- Exercise task
Locate each line in the records that contains the word "name" and copy those lines.

- Stored items
>> Begin
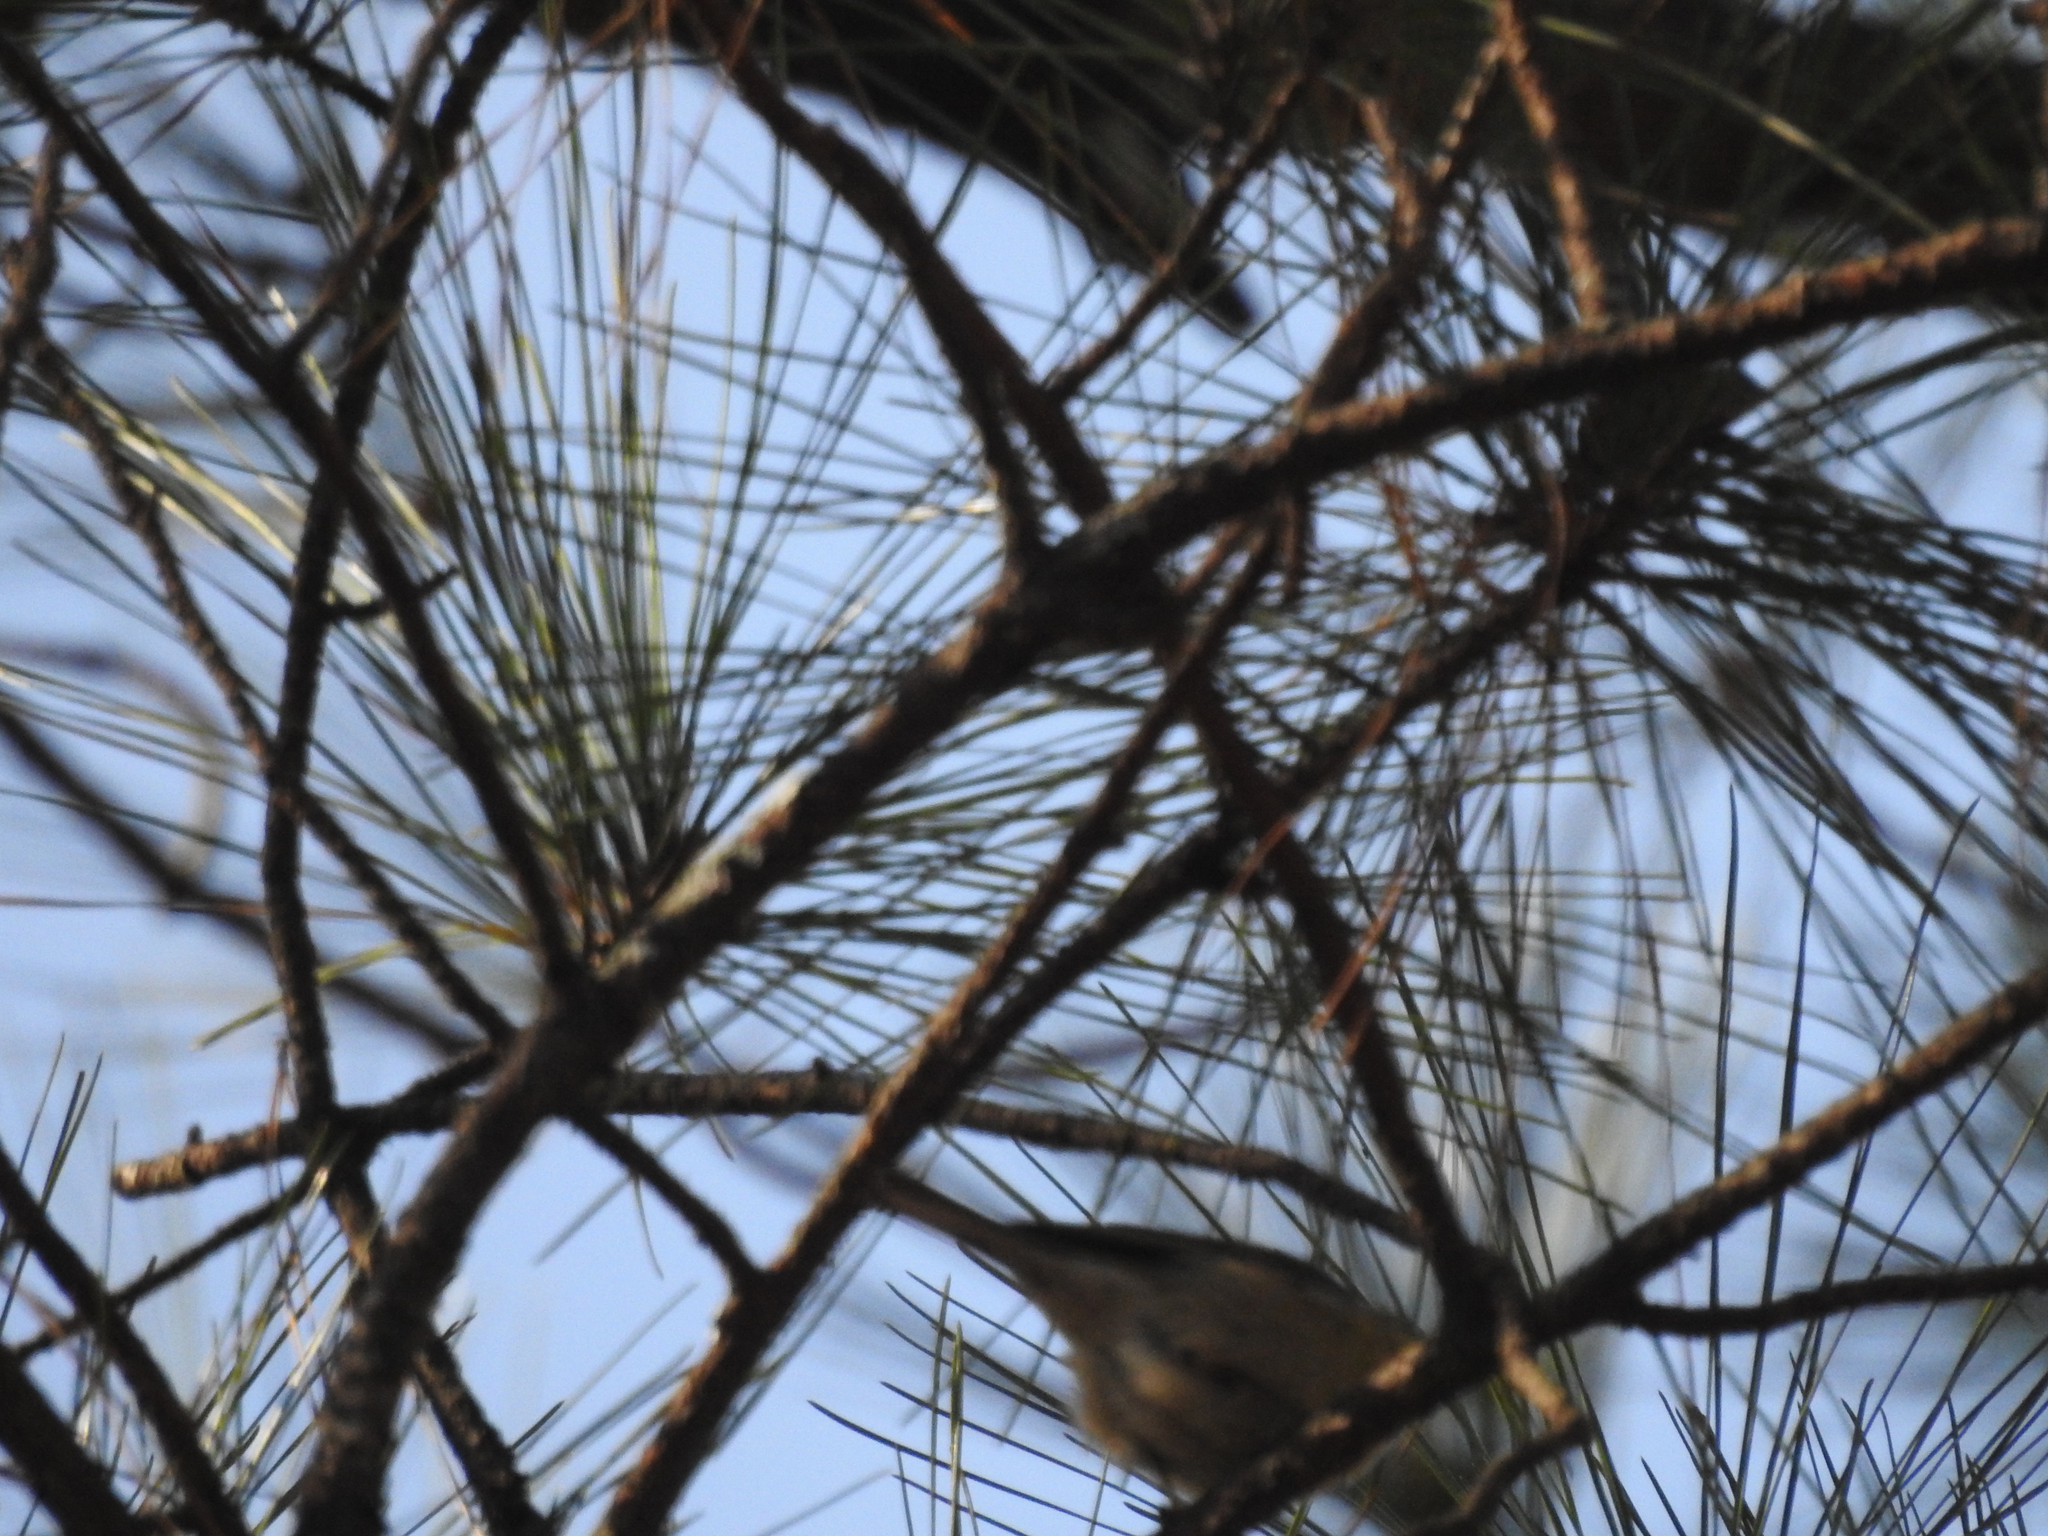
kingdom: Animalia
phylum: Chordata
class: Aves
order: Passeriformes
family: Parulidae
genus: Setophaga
>> End
>> Begin
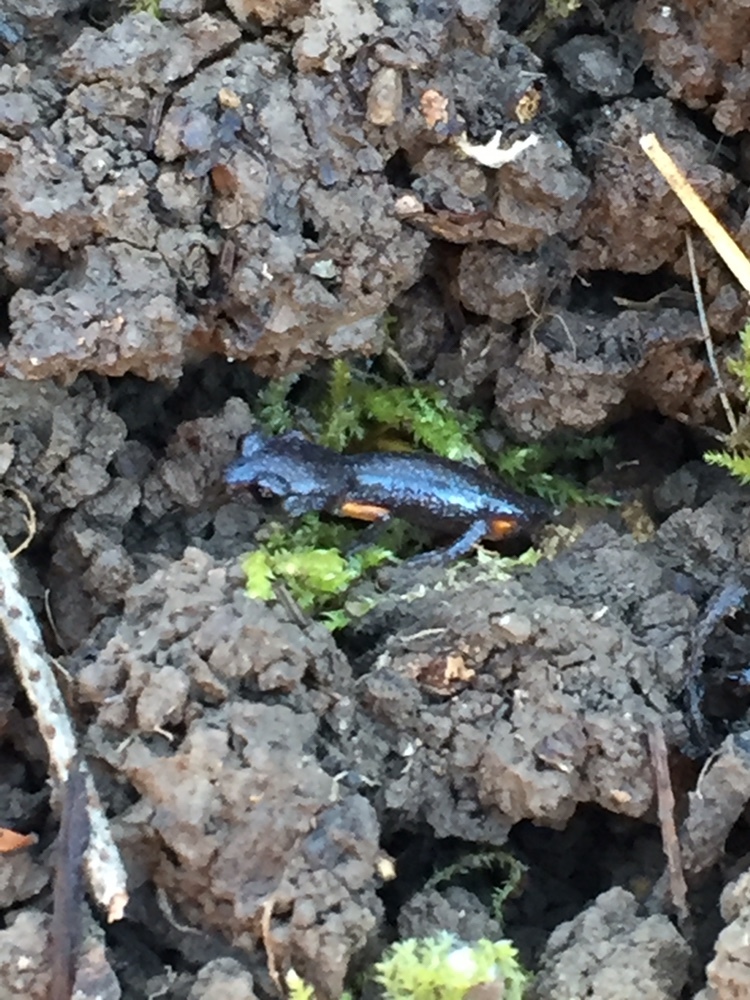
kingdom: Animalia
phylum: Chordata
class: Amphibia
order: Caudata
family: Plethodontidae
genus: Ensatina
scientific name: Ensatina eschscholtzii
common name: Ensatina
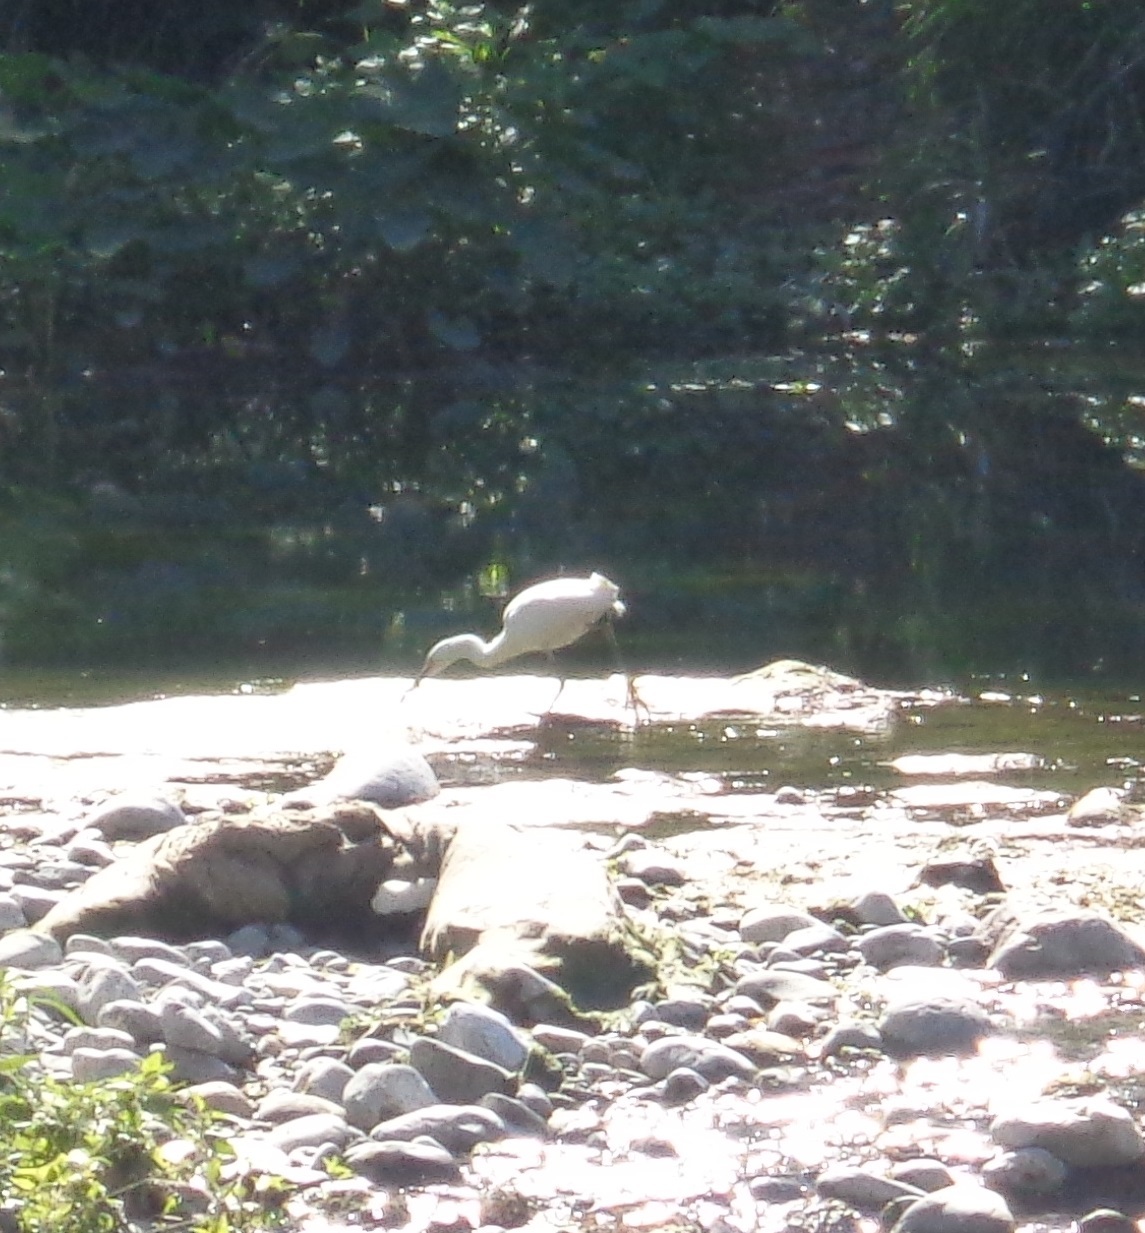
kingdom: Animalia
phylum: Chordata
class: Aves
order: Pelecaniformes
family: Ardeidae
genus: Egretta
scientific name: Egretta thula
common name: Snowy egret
>> End
- Problem solution
scientific name: Ensatina eschscholtzii
common name: Ensatina
scientific name: Egretta thula
common name: Snowy egret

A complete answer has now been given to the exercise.